INSTRUCTIONS TO FOLLOW :: The listing that follows must be retyped in full, exactly.

=== Begin Enclosure ===

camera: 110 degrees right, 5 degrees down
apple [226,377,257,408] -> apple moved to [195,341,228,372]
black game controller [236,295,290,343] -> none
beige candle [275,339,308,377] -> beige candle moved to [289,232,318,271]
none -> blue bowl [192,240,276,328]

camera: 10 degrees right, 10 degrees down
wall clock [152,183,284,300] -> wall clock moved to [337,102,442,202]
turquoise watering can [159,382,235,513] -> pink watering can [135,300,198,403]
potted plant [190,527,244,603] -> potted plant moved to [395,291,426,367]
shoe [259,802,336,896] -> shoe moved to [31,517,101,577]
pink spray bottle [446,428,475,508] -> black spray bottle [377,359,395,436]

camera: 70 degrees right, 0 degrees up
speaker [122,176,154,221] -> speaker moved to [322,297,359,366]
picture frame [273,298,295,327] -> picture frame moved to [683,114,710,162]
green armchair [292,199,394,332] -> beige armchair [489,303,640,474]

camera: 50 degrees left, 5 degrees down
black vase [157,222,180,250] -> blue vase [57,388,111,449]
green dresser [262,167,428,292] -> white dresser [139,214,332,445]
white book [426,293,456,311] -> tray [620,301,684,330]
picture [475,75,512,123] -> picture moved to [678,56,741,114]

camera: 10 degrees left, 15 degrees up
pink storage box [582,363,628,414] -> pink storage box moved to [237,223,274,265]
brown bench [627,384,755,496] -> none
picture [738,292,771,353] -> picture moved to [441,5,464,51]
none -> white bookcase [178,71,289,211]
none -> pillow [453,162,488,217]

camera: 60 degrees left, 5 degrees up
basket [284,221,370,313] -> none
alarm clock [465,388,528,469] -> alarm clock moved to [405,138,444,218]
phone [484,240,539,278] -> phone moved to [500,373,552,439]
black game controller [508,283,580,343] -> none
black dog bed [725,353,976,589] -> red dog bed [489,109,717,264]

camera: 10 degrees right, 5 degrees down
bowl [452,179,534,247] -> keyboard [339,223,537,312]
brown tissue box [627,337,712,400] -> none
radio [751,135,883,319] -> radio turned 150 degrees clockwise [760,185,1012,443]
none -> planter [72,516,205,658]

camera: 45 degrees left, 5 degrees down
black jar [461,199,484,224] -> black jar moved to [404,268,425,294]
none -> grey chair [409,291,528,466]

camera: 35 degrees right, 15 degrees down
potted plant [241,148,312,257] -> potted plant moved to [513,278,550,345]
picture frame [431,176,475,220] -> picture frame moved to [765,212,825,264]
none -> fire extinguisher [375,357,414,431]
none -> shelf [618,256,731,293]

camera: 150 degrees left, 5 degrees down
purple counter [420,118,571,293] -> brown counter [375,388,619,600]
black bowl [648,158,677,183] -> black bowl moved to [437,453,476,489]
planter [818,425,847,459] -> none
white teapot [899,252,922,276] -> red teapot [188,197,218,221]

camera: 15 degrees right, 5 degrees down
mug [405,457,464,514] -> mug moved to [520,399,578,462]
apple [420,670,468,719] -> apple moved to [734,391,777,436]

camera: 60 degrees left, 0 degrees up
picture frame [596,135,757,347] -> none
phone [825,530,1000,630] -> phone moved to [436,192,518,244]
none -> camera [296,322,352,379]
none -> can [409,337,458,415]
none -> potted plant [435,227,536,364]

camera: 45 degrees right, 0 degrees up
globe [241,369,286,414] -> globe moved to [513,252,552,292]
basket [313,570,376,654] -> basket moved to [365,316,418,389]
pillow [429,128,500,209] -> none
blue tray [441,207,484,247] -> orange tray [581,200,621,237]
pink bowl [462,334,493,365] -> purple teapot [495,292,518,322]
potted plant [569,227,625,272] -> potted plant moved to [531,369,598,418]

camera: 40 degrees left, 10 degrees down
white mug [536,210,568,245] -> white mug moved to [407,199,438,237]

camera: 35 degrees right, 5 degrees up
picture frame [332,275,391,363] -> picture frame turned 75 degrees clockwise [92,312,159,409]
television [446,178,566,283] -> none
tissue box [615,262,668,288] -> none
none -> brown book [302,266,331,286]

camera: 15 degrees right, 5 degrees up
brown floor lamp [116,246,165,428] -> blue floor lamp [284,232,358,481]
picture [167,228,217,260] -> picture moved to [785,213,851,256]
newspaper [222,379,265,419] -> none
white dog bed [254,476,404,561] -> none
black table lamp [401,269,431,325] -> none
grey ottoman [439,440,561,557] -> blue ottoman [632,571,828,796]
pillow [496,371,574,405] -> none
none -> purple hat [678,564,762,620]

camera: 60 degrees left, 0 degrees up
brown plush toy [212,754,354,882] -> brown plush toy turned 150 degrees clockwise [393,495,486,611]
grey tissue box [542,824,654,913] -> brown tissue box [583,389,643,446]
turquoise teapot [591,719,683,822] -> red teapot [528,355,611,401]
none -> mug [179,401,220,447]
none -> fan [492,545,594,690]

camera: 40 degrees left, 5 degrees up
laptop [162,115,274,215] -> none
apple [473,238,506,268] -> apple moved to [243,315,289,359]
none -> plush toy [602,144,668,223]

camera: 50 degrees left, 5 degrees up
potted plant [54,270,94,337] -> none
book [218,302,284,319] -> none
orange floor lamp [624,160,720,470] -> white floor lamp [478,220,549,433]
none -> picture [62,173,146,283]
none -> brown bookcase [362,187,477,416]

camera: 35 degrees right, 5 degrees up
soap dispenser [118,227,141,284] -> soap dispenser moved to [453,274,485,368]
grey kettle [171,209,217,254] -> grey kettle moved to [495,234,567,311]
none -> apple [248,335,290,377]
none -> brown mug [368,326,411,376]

=== End Enclosure ===

OUTPUT FOR THIS TASK ::
camera: 110 degrees right, 5 degrees down
apple [226,377,257,408] -> apple moved to [195,341,228,372]
black game controller [236,295,290,343] -> none
beige candle [275,339,308,377] -> beige candle moved to [289,232,318,271]
none -> blue bowl [192,240,276,328]

camera: 10 degrees right, 10 degrees down
wall clock [152,183,284,300] -> wall clock moved to [337,102,442,202]
turquoise watering can [159,382,235,513] -> pink watering can [135,300,198,403]
potted plant [190,527,244,603] -> potted plant moved to [395,291,426,367]
shoe [259,802,336,896] -> shoe moved to [31,517,101,577]
pink spray bottle [446,428,475,508] -> black spray bottle [377,359,395,436]

camera: 70 degrees right, 0 degrees up
speaker [122,176,154,221] -> speaker moved to [322,297,359,366]
picture frame [273,298,295,327] -> picture frame moved to [683,114,710,162]
green armchair [292,199,394,332] -> beige armchair [489,303,640,474]

camera: 50 degrees left, 5 degrees down
black vase [157,222,180,250] -> blue vase [57,388,111,449]
green dresser [262,167,428,292] -> white dresser [139,214,332,445]
white book [426,293,456,311] -> tray [620,301,684,330]
picture [475,75,512,123] -> picture moved to [678,56,741,114]

camera: 10 degrees left, 15 degrees up
pink storage box [582,363,628,414] -> pink storage box moved to [237,223,274,265]
brown bench [627,384,755,496] -> none
picture [738,292,771,353] -> picture moved to [441,5,464,51]
none -> white bookcase [178,71,289,211]
none -> pillow [453,162,488,217]

camera: 60 degrees left, 5 degrees up
basket [284,221,370,313] -> none
alarm clock [465,388,528,469] -> alarm clock moved to [405,138,444,218]
phone [484,240,539,278] -> phone moved to [500,373,552,439]
black game controller [508,283,580,343] -> none
black dog bed [725,353,976,589] -> red dog bed [489,109,717,264]

camera: 10 degrees right, 5 degrees down
bowl [452,179,534,247] -> keyboard [339,223,537,312]
brown tissue box [627,337,712,400] -> none
radio [751,135,883,319] -> radio turned 150 degrees clockwise [760,185,1012,443]
none -> planter [72,516,205,658]

camera: 45 degrees left, 5 degrees down
black jar [461,199,484,224] -> black jar moved to [404,268,425,294]
none -> grey chair [409,291,528,466]

camera: 35 degrees right, 15 degrees down
potted plant [241,148,312,257] -> potted plant moved to [513,278,550,345]
picture frame [431,176,475,220] -> picture frame moved to [765,212,825,264]
none -> fire extinguisher [375,357,414,431]
none -> shelf [618,256,731,293]

camera: 150 degrees left, 5 degrees down
purple counter [420,118,571,293] -> brown counter [375,388,619,600]
black bowl [648,158,677,183] -> black bowl moved to [437,453,476,489]
planter [818,425,847,459] -> none
white teapot [899,252,922,276] -> red teapot [188,197,218,221]

camera: 15 degrees right, 5 degrees down
mug [405,457,464,514] -> mug moved to [520,399,578,462]
apple [420,670,468,719] -> apple moved to [734,391,777,436]

camera: 60 degrees left, 0 degrees up
picture frame [596,135,757,347] -> none
phone [825,530,1000,630] -> phone moved to [436,192,518,244]
none -> camera [296,322,352,379]
none -> can [409,337,458,415]
none -> potted plant [435,227,536,364]

camera: 45 degrees right, 0 degrees up
globe [241,369,286,414] -> globe moved to [513,252,552,292]
basket [313,570,376,654] -> basket moved to [365,316,418,389]
pillow [429,128,500,209] -> none
blue tray [441,207,484,247] -> orange tray [581,200,621,237]
pink bowl [462,334,493,365] -> purple teapot [495,292,518,322]
potted plant [569,227,625,272] -> potted plant moved to [531,369,598,418]

camera: 40 degrees left, 10 degrees down
white mug [536,210,568,245] -> white mug moved to [407,199,438,237]

camera: 35 degrees right, 5 degrees up
picture frame [332,275,391,363] -> picture frame turned 75 degrees clockwise [92,312,159,409]
television [446,178,566,283] -> none
tissue box [615,262,668,288] -> none
none -> brown book [302,266,331,286]

camera: 15 degrees right, 5 degrees up
brown floor lamp [116,246,165,428] -> blue floor lamp [284,232,358,481]
picture [167,228,217,260] -> picture moved to [785,213,851,256]
newspaper [222,379,265,419] -> none
white dog bed [254,476,404,561] -> none
black table lamp [401,269,431,325] -> none
grey ottoman [439,440,561,557] -> blue ottoman [632,571,828,796]
pillow [496,371,574,405] -> none
none -> purple hat [678,564,762,620]

camera: 60 degrees left, 0 degrees up
brown plush toy [212,754,354,882] -> brown plush toy turned 150 degrees clockwise [393,495,486,611]
grey tissue box [542,824,654,913] -> brown tissue box [583,389,643,446]
turquoise teapot [591,719,683,822] -> red teapot [528,355,611,401]
none -> mug [179,401,220,447]
none -> fan [492,545,594,690]

camera: 40 degrees left, 5 degrees up
laptop [162,115,274,215] -> none
apple [473,238,506,268] -> apple moved to [243,315,289,359]
none -> plush toy [602,144,668,223]

camera: 50 degrees left, 5 degrees up
potted plant [54,270,94,337] -> none
book [218,302,284,319] -> none
orange floor lamp [624,160,720,470] -> white floor lamp [478,220,549,433]
none -> picture [62,173,146,283]
none -> brown bookcase [362,187,477,416]

camera: 35 degrees right, 5 degrees up
soap dispenser [118,227,141,284] -> soap dispenser moved to [453,274,485,368]
grey kettle [171,209,217,254] -> grey kettle moved to [495,234,567,311]
none -> apple [248,335,290,377]
none -> brown mug [368,326,411,376]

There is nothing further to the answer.